PASSAGE PROVIDED:
- - -

Each decision makes sense in isolation, but none of these tools flow through procurement, get added to an IT inventory, or receive a security review. Without centralized visibility, applications accumulate unnoticed until a security audit, renewal surprise, or budget review surfaces them.
Third-Party Integrations
Modern SaaS applications connect to other tools through APIs, OAuth tokens, and marketplace integrations. Each connection can introduce new applications into the environment without a deliberate purchase decision.
A CRM integration might activate a data enrichment service. A project management tool might connect to a file-sharing app through an employee-authorized OAuth grant.
Third-party integrations multiply quickly: data covering enterprise environments shows that a single free-trial workspace can generate multiple API tokens and OAuth grants that sit outside any security monitoring.
Freemium Tools
The freemium model is one of the most common entry points for unmanaged SaaS. Tools like Canva, Slack, Trello, and Notion offer free tiers that require no financial approval to start using. Since no purchase order or expense report is generated, these apps bypass both procurement and finance entirely.
What starts as a single user on a free tier often grows into a team-wide dependency. By the time the tool becomes visible (usually when someone requests an upgrade to a paid plan), it may already be embedded in daily workflows with no governance around data access, user permissions, or security configuration.

- - -

DATA UNDER STUDY:
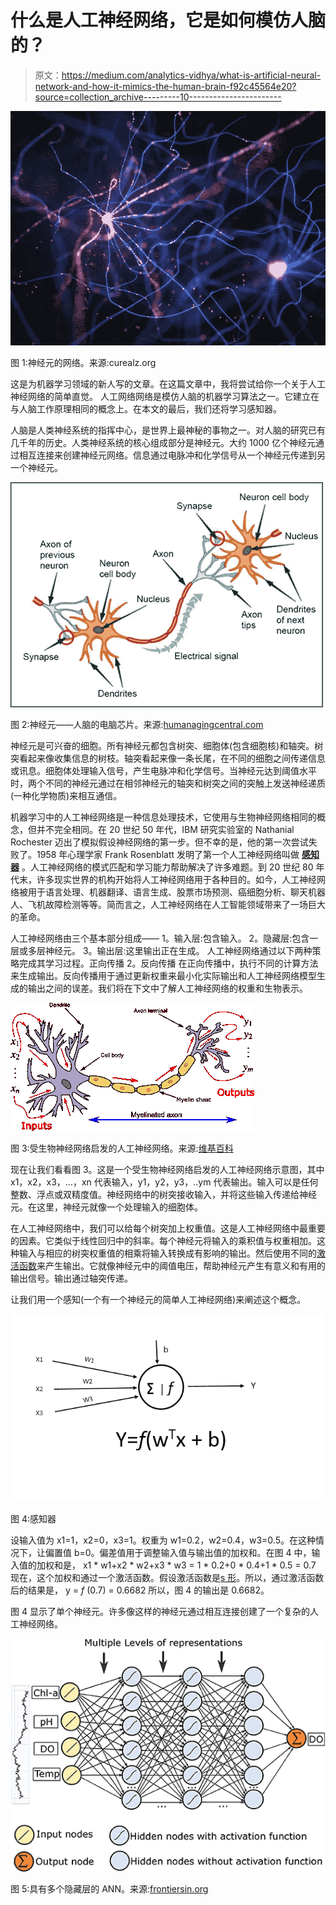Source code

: # 什么是人工神经网络，它是如何模仿人脑的？

> 原文：<https://medium.com/analytics-vidhya/what-is-artificial-neural-network-and-how-it-mimics-the-human-brain-f92c45564e20?source=collection_archive---------10----------------------->

![](img/3888a1097a1acecbc7b35ddbdeb8b4e8.png)

图 1:神经元的网络。来源:curealz.org

这是为机器学习领域的新人写的文章。在这篇文章中，我将尝试给你一个关于人工神经网络的简单直觉。
人工网络网络是模仿人脑的机器学习算法之一。它建立在与人脑工作原理相同的概念上。在本文的最后，我们还将学习感知器。

人脑是人类神经系统的指挥中心，是世界上最神秘的事物之一。对人脑的研究已有几千年的历史。人类神经系统的核心组成部分是神经元。大约 1000 亿个神经元通过相互连接来创建神经元网络。信息通过电脉冲和化学信号从一个神经元传递到另一个神经元。

![](img/319915068199a33c22c797507799d2d1.png)

图 2:神经元——人脑的电脑芯片。来源:[humanagingcentral.com](http://www.humanagingcentral.com/images/brain_cells.jpg)

神经元是可兴奋的细胞。所有神经元都包含树突、细胞体(包含细胞核)和轴突。树突看起来像收集信息的树枝。轴突看起来像一条长尾，在不同的细胞之间传递信息或讯息。细胞体处理输入信号，产生电脉冲和化学信号。当神经元达到阈值水平时，两个不同的神经元通过在相邻神经元的轴突和树突之间的突触上发送神经递质(一种化学物质)来相互通信。

机器学习中的人工神经网络是一种信息处理技术，它使用与生物神经网络相同的概念，但并不完全相同。在 20 世纪 50 年代，IBM 研究实验室的 Nathanial Rochester 迈出了模拟假设神经网络的第一步。但不幸的是，他的第一次尝试失败了。1958 年心理学家 Frank Rosenblatt 发明了第一个人工神经网络叫做 [**感知器**](https://towardsdatascience.com/what-the-hell-is-perceptron-626217814f53) 。人工神经网络的模式匹配和学习能力帮助解决了许多难题。到 20 世纪 80 年代末，许多现实世界的机构开始将人工神经网络用于各种目的。如今，人工神经网络被用于语言处理、机器翻译、语言生成、股票市场预测、癌细胞分析、聊天机器人、飞机故障检测等等。简而言之，人工神经网络在人工智能领域带来了一场巨大的革命。

人工神经网络由三个基本部分组成——
1。输入层:包含输入。
2。隐藏层:包含一层或多层神经元。
3。输出层:这里输出正在生成。
人工神经网络通过以下两种策略完成其学习过程。正向传播
2。反向传播
在正向传播中，执行不同的计算方法来生成输出。反向传播用于通过更新权重来最小化实际输出和人工神经网络模型生成的输出之间的误差。我们将在下文中了解人工神经网络的权重和生物表示。

![](img/74d3c4a79559c3f0277b9a95fac52a57.png)

图 3:受生物神经网络启发的人工神经网络。来源:[维基百科](https://en.wikipedia.org/wiki/Artificial_neural_network#/media/File:Neuron3.png)

现在让我们看看图 3。这是一个受生物神经网络启发的人工神经网络示意图，其中 x1，x2，x3，…，xn 代表输入，y1，y2，y3，..ym 代表输出。输入可以是任何整数、浮点或双精度值。神经网络中的树突接收输入，并将这些输入传递给神经元。在这里，神经元就像一个处理输入的细胞体。

在人工神经网络中，我们可以给每个树突加上权重值。这是人工神经网络中最重要的因素。它类似于线性回归中的斜率。每个神经元将输入的乘积值与权重相加。这种输入与相应的树突权重值的相乘将输入转换成有影响的输出。然后使用不同的[激活函数](https://en.wikipedia.org/wiki/Activation_function)来产生输出。它就像神经元中的阈值电压，帮助神经元产生有意义和有用的输出信号。输出通过轴突传递。

让我们用一个感知(一个有一个神经元的简单人工神经网络)来阐述这个概念。

![](img/6c68fd93ddbbc41341046b680f654180.png)

图 4:感知器

设输入值为 x1=1，x2=0，x3=1。权重为 w1=0.2，w2=0.4，w3=0.5。在这种情况下，让偏置值 b=0。偏差值用于调整输入值与输出值的加权和。在图 4 中，输入值的加权和是，
x1 * w1+x2 * w2+x3 * w3 = 1 * 0.2+0 * 0.4+1 * 0.5 = 0.7
现在，这个加权和通过一个激活函数。假设激活函数是[s 形](https://en.wikipedia.org/wiki/Sigmoid_function)。所以，通过激活函数后的结果是，
y = *f* (0.7) = 0.6682
所以，图 4 的输出是 0.6682。

图 4 显示了单个神经元。许多像这样的神经元通过相互连接创建了一个复杂的人工神经网络。

![](img/3782a03fc3108d2a48e3ca158c0350f2.png)

图 5:具有多个隐藏层的 ANN。来源:[frontiersin.org](https://www.frontiersin.org/files/Articles/433165/fenvs-07-00046-HTML-r1/image_m/fenvs-07-00046-g004.jpg)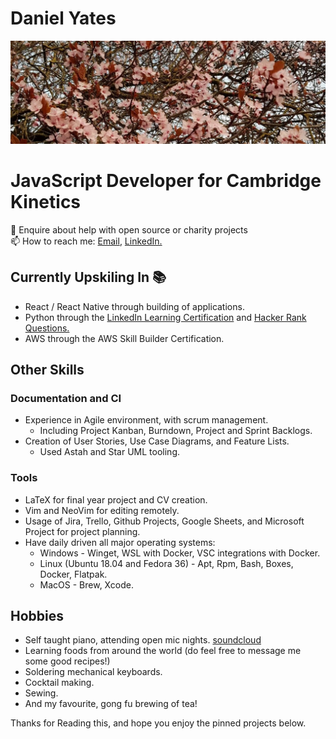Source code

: # Daniel Yates
<img src="README.resources/blossoms.jpeg" alt="Blossoms">

# JavaScript Developer for Cambridge Kinetics
💬 Enquire about help with open source or charity projects </br> 
📫 How to reach me: [Email](mailto:danyates1997@gmail.com), [LinkedIn.](https://www.linkedin.com/in/yatesytea/) </br>

## Currently Upskiling In 📚
* React / React Native through building of applications.
* Python through the [LinkedIn Learning Certification](https://github.com/YatesyTea/LinkedIn-Python) and [Hacker Rank Questions.](https://github.com/yatesytea/HrankPython)
* AWS through the AWS Skill Builder Certification.

## Other Skills

### Documentation and CI
* Experience in Agile environment, with scrum management.
  * Including Project Kanban, Burndown, Project and Sprint Backlogs.
* Creation of User Stories, Use Case Diagrams, and Feature Lists.
  * Used Astah and Star UML tooling.

### Tools
* LaTeX for final year project and CV creation.
* Vim and NeoVim for editing remotely. 
* Usage of Jira, Trello, Github Projects, Google Sheets, and Microsoft Project for project planning.
* Have daily driven all major operating systems:
  * Windows - Winget, WSL with Docker, VSC integrations with Docker.
  * Linux (Ubuntu 18.04 and Fedora 36) - Apt, Rpm, Bash, Boxes, Docker, Flatpak.
  * MacOS - Brew, Xcode.
 
 ## Hobbies
 * Self taught piano, attending open mic nights. [soundcloud](https://soundcloud.com/yatesytea)
 * Learning foods from around the world (do feel free to message me some good recipes!)
 * Soldering mechanical keyboards.
 * Cocktail making.
 * Sewing.
 * And my favourite, gong fu brewing of tea!
 
 Thanks for Reading this, and hope you enjoy the pinned projects below.
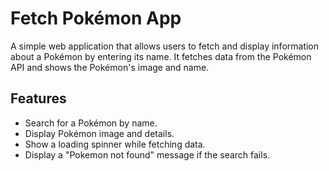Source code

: #  Fetch Pokémon App
A simple web application that allows users to fetch and display information about a Pokémon by entering its name. It fetches data from the Pokémon API and shows the Pokémon's image and name.

## Features
- Search for a Pokémon by name.
- Display Pokémon image and details.
- Show a loading spinner while fetching data.
- Display a "Pokemon not found" message if the search fails.


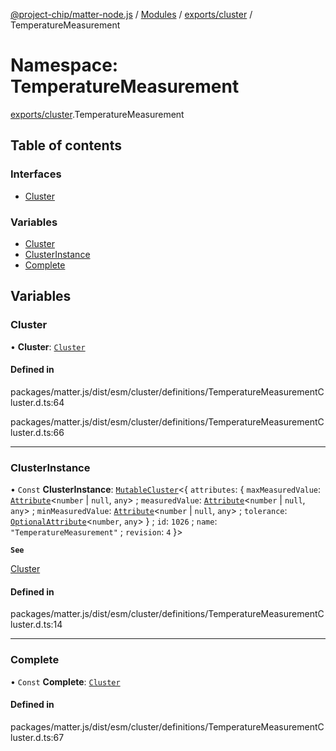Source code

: [@project-chip/matter-node.js](../README.md) / [Modules](../modules.md) / [exports/cluster](exports_cluster.md) / TemperatureMeasurement

# Namespace: TemperatureMeasurement

[exports/cluster](exports_cluster.md).TemperatureMeasurement

## Table of contents

### Interfaces

- [Cluster](../interfaces/exports_cluster.TemperatureMeasurement.Cluster.md)

### Variables

- [Cluster](exports_cluster.TemperatureMeasurement.md#cluster)
- [ClusterInstance](exports_cluster.TemperatureMeasurement.md#clusterinstance)
- [Complete](exports_cluster.TemperatureMeasurement.md#complete)

## Variables

### Cluster

• **Cluster**: [`Cluster`](../interfaces/exports_cluster.TemperatureMeasurement.Cluster.md)

#### Defined in

packages/matter.js/dist/esm/cluster/definitions/TemperatureMeasurementCluster.d.ts:64

packages/matter.js/dist/esm/cluster/definitions/TemperatureMeasurementCluster.d.ts:66

___

### ClusterInstance

• `Const` **ClusterInstance**: [`MutableCluster`](../interfaces/exports_cluster.MutableCluster-1.md)\<\{ `attributes`: \{ `maxMeasuredValue`: [`Attribute`](../interfaces/exports_cluster.Attribute.md)\<`number` \| ``null``, `any`\> ; `measuredValue`: [`Attribute`](../interfaces/exports_cluster.Attribute.md)\<`number` \| ``null``, `any`\> ; `minMeasuredValue`: [`Attribute`](../interfaces/exports_cluster.Attribute.md)\<`number` \| ``null``, `any`\> ; `tolerance`: [`OptionalAttribute`](../interfaces/exports_cluster.OptionalAttribute.md)\<`number`, `any`\>  } ; `id`: ``1026`` ; `name`: ``"TemperatureMeasurement"`` ; `revision`: ``4``  }\>

**`See`**

[Cluster](exports_cluster.TemperatureMeasurement.md#cluster)

#### Defined in

packages/matter.js/dist/esm/cluster/definitions/TemperatureMeasurementCluster.d.ts:14

___

### Complete

• `Const` **Complete**: [`Cluster`](../interfaces/exports_cluster.TemperatureMeasurement.Cluster.md)

#### Defined in

packages/matter.js/dist/esm/cluster/definitions/TemperatureMeasurementCluster.d.ts:67
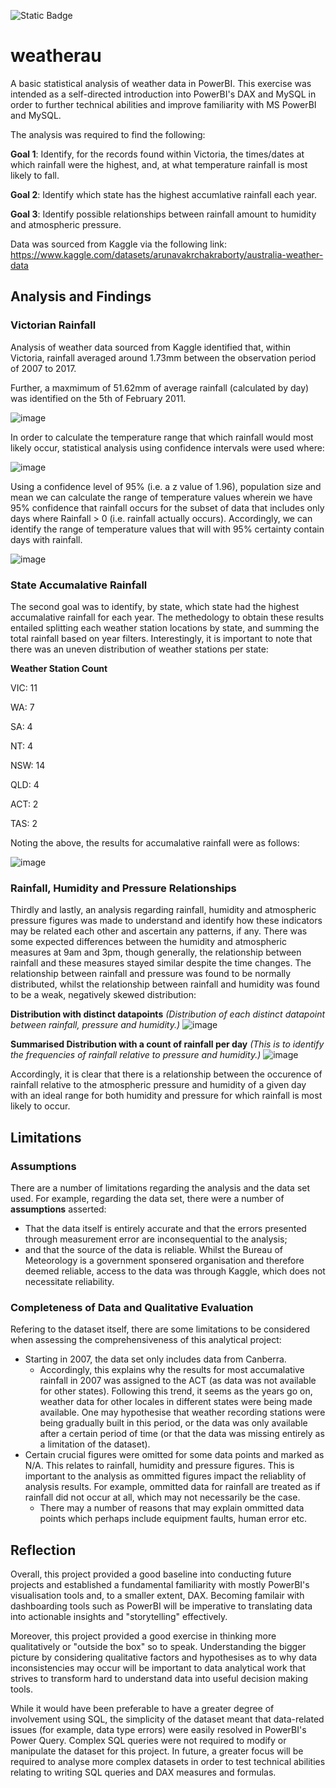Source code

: ![Static Badge](https://img.shields.io/badge/PowerBI-blue)
# weatherau
A basic statistical analysis of weather data in PowerBI. This exercise was intended as a self-directed introduction into PowerBI's DAX and MySQL in order to further technical abilities and improve familiarity with MS PowerBI and MySQL.

The analysis was required to find the following:

**Goal 1**: Identify, for the records found within Victoria, the times/dates at which rainfall were the highest,
and, at what temperature rainfall is most likely to fall.

**Goal 2**: Identify which state has the highest accumlative rainfall each year.

**Goal 3**: Identify possible relationships between rainfall amount to humidity and atmospheric pressure.

Data was sourced from Kaggle via the following link: 
https://www.kaggle.com/datasets/arunavakrchakraborty/australia-weather-data

## Analysis and Findings
### Victorian Rainfall
Analysis of weather data sourced from Kaggle identified that, within Victoria, rainfall averaged around 1.73mm between the observation period of 2007 to 2017.

Further, a maxmimum of 51.62mm of average rainfall (calculated by day) was identified on the 5th of February 2011.

![image](https://github.com/equanimittyy/weatherau/assets/104692345/df3a40c5-7afb-458d-bf1e-ad8ad7c6f887)

In order to calculate the temperature range that which rainfall would most likely occur, statistical analysis using confidence intervals were used where:


![image](https://github.com/equanimittyy/weatherau/assets/104692345/53269f55-3dce-491e-a4ff-b99ab07052cd)

Using a confidence level of 95% (i.e. a z value of 1.96), population size and mean we can calculate the range of temperature values wherein we have 95% confidence that rainfall occurs for the subset of data that includes only days where Rainfall > 0 (i.e. rainfall actually occurs). Accordingly, we can identify the range of temperature values that will with 95% certainty contain days with rainfall.

![image](https://github.com/equanimittyy/weatherau/assets/104692345/1622d1f7-2f71-4cca-9978-acc31ef5366d)

### State Accumalative Rainfall
The second goal was to identify, by state, which state had the highest accumalative rainfall for each year. The methedology to obtain these results entailed splitting each weather station locations by state, and summing the total rainfall based on year filters. Interestingly, it is important to note that there was an uneven distribution of weather stations per state:

**Weather Station Count**

VIC: 11

WA: 7

SA: 4

NT: 4

NSW: 14

QLD: 4

ACT: 2

TAS: 2

Noting the above, the results for accumalative rainfall were as follows:

![image](https://github.com/equanimittyy/weatherau/assets/104692345/ab8a0b8d-6b76-4b60-a0eb-48015825cdca)

### Rainfall, Humidity and Pressure Relationships
Thirdly and lastly, an analysis regarding rainfall, humidity and atmospheric pressure figures was made to understand and identify how these indicators may be related each other and ascertain any patterns, if any. There was some expected differences between the humidity and atmospheric measures at 9am and 3pm, though generally, the relationship between rainfall and these measures stayed similar despite the time changes. The relationship between rainfall and pressure was found to be normally distributed, whilst the relationship between rainfall and humidity was found to be a weak, negatively skewed distribution:

**Distribution with distinct datapoints**
_(Distribution of each distinct datapoint between rainfall, pressure and humidity.)_
![image](https://github.com/equanimittyy/weatherau/assets/104692345/b4f856f1-a10c-4566-a31e-4dde3aeb4b4a)

**Summarised Distribution with a count of rainfall per day**
_(This is to identify the frequencies of rainfall relative to pressure and humidity.)_
![image](https://github.com/equanimittyy/weatherau/assets/104692345/fecc2a1f-4b54-4440-a522-a7c03c06e2c9)

Accordingly, it is clear that there is a relationship between the occurence of rainfall relative to the atmospheric pressure and humidity of a given day with an ideal range for both humidity and pressure for which rainfall is most likely to occur.

## Limitations
### Assumptions
There are a number of limitations regarding the analysis and the data set used. For example, regarding the data set, there were a number of **assumptions** asserted:
- That the data itself is entirely accurate and that the errors presented through measurement error are inconsequential to the analysis;
- and that the source of the data is reliable. Whilst the Bureau of Meteorology is a government sponsered organisation and therefore deemed reliable, access to the data was through Kaggle, which does not necessitate reliability.

### Completeness of Data and Qualitative Evaluation
Refering to the dataset itself, there are some limitations to be considered when assessing the comprehensiveness of this analytical project:
- Starting in 2007, the data set only includes data from Canberra.
  - Accordingly, this explains why the results for most accumalative rainfall in 2007 was assigned to the ACT (as data was not available for other states). Following this trend, it seems as the years go on, weather data for other locales in different states were being made available. One may hypothesise that weather recording stations were being gradually built in this period, or the data was only available after a certain period of time (or that the data was missing entirely as a limitation of the dataset).
- Certain crucial figures were omitted for some data points and marked as N/A. This relates to rainfall, humidity and pressure figures. This is important to the analysis as ommitted figures impact the reliablity of analysis results. For example, ommitted data for rainfall are treated as if rainfall did not occur at all, which may not necessarily be the case.
  - There may a number of reasons that may explain ommitted data points which perhaps include equipment faults, human error etc.

## Reflection
Overall, this project provided a good baseline into conducting future projects and established a fundamental familiarity with mostly PowerBI's visualisation tools and, to a smaller extent, DAX. Becoming familair with dashboarding tools such as PowerBI will be imperative to translating data into actionable insights and "storytelling" effectively. 

Moreover, this project provided a good exercise in thinking more qualitatively or "outside the box" so to speak. Understanding the bigger picture by considering qualitative factors and hypothesises as to why data inconsistencies may occur will be important to data analytical work that strives to transform hard to understand data into useful decision making tools.

While it would have been preferable to have a greater degree of involvement using SQL, the simplicity of the dataset meant that data-related issues (for example, data type errors) were easily resolved in PowerBI's Power Query. Complex SQL queries were not required to modify or manipulate the dataset for this project. In future, a greater focus will be required to analyse more complex datasets in order to test technical abilities relating to writing SQL queries and DAX measures and formulas.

- - -

DESCRIPTION OF THE TASK: Can you carry the passage on how unmanaged SaaS tools slip into a company forward from its final sentence?

OUTPUT BELOW:
AI Tool Adoption
Many organizations are experimenting with artificial intelligence, making AI applications the newest and fastest-growing category of unmanaged SaaS. Ad-hoc employee adoption is creating redundancy, with the average organization now having 7 different genAI tools—like Perplexity, ElevenLabs, and Collossyan—in its portfolio.
As a result, shadow AI is emerging—the unsanctioned use of AI tools (like shadow IT). With shadow AI comes increased risk for consumption cost overages and data security.
Consumption Costs
With consumption-based pricing, there’s an illusion of flexibility but it also introduces variability that is easy to underestimate. Costs can spike quickly, blowing budgets in a matter of weeks.
Data Security
On the security side, employees may put sensitive data into an AI tool, such as customer transcripts, financial projects, or competitive analysis. If that tool is unvetted, they could expose that data to a third party with no contractual obligations around retention or use.
Why Unmanaged SaaS Apps Are Hard to Detect
Identifying unmanaged applications is a visibility problem. Most organizations rely on tools and processes that were built for the era of on-premises software management, leaving significant blind spots in their stack.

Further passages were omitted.